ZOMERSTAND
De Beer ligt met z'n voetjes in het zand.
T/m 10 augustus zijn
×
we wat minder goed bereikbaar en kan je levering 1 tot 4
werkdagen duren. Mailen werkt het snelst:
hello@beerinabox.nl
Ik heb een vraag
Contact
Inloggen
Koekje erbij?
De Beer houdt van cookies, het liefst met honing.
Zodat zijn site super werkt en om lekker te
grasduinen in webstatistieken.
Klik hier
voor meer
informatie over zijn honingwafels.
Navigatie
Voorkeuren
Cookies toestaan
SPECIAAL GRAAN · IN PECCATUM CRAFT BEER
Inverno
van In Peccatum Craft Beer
* * * * * * * * *
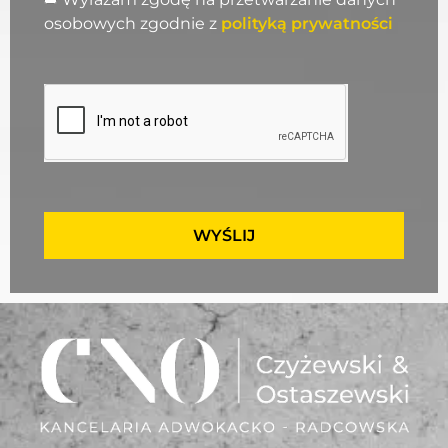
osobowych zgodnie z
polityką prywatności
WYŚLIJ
* * * * * * * * *
▸ **WHAT NEEDS TO BE DONE**
Word for word, restate the lines of the listing above starting at the line with "we wat minder" and ending at the line with "van In Peccatum Craft Beer", and nothing outside them.

▸ **EXPECTED OUTPUT**
we wat minder goed bereikbaar en kan je levering 1 tot 4
werkdagen duren. Mailen werkt het snelst:
hello@beerinabox.nl
Ik heb een vraag
Contact
Inloggen
Koekje erbij?
De Beer houdt van cookies, het liefst met honing.
Zodat zijn site super werkt en om lekker te
grasduinen in webstatistieken.
Klik hier
voor meer
informatie over zijn honingwafels.
Navigatie
Voorkeuren
Cookies toestaan
SPECIAAL GRAAN · IN PECCATUM CRAFT BEER
Inverno
van In Peccatum Craft Beer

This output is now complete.